Der Melo-Core-Geist der 90er spukt weiter durch die Musikwelt. Von ihm ergriffen sind auch die VENTURAS aus Wermelskirchen, die seit 2004 ihre Runden drehen und ebenfalls dafür sorgen, dass der Sound der Vergangenheit in der Gegenwart fortbesteht. Dabei weichen sie auch auf ihrem jüngsten Output, der „Supernova“-EP, durch die Beimengung offensiv metallischer Gitarren-Parts vom klassischen Bausatz ab. Zumindest ein Stück weit. Denn immerhin haben Wegbereiter wie STRUNG OUT – die neben BELVEDERE als eine hauptsächliche Einflussgröße auf das Wirken des rheinisch-bergischen Vierers bezeichnet werden kann – diese technische Variabilität schon vor der Jahrtausendwende offenbart. 

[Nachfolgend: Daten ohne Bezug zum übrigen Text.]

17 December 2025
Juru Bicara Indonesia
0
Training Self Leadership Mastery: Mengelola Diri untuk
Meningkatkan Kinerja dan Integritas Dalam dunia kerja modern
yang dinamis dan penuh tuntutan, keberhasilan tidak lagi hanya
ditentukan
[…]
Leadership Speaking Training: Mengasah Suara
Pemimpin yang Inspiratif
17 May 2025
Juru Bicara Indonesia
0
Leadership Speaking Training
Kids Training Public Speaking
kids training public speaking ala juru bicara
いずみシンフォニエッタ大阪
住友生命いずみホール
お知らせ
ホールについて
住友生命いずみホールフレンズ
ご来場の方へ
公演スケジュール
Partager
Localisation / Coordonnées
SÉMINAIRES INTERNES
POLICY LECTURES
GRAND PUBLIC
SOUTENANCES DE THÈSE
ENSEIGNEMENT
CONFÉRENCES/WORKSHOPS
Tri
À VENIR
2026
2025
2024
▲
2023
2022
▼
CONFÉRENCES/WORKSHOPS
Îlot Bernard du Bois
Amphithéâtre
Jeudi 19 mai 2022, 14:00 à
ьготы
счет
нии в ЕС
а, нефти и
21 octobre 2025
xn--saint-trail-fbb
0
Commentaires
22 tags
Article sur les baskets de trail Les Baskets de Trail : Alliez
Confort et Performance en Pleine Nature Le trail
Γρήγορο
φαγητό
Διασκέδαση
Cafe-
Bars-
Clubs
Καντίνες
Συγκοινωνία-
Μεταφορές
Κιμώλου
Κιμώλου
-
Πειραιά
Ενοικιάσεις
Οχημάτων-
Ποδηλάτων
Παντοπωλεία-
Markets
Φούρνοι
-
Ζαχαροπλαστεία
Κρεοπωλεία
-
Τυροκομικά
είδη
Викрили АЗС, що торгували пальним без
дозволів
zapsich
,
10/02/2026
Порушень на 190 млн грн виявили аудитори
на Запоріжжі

Damit sollte klar sein, dass die fünf Songs auf „Supernova“ das Rad des im Hardcore verwurzelten Punks keineswegs neu erfinden. Allerdings dürfte das auch niemand ernsthaft erwarten. Ergo steht auch hier der Spaß am hergebrachten Melodic-Gebolze im Mittelpunkt, der bei den Anspieltipps „Inglorious You“ und „Laugh Harder, Fear Less“ mit einem schicken Mix aus Melodie, Härte und Singalong-Passagen punktet. Beim binnen 67 Sekunden abgehandelten Titeltrack wird hingegen der Hardcore-Anteil stärker hervorgehoben, während das finale „Earthlinx“ eher das melodische Moment unterfüttert. Und das noch unerwähnte „Conquer It All“, bei dem Alex Gavazzi (THOUSAND OAKS) Schützenhilfe leistet, bietet schlicht von allem etwas. Dass die VENTURAS an das Hitpotenzial der erwähnten Referenzkapellen nicht vollends heranreichen, bleibt unter dem Strich nebensächlich. Denn ihre jüngste EP entwickelt bei starkem Sound genug eigenen Charme, um den 90’s-Spirit nicht nur auf Basis bloßer Nostalgieanwandlungen durch die Musikwelt spuken zu lassen.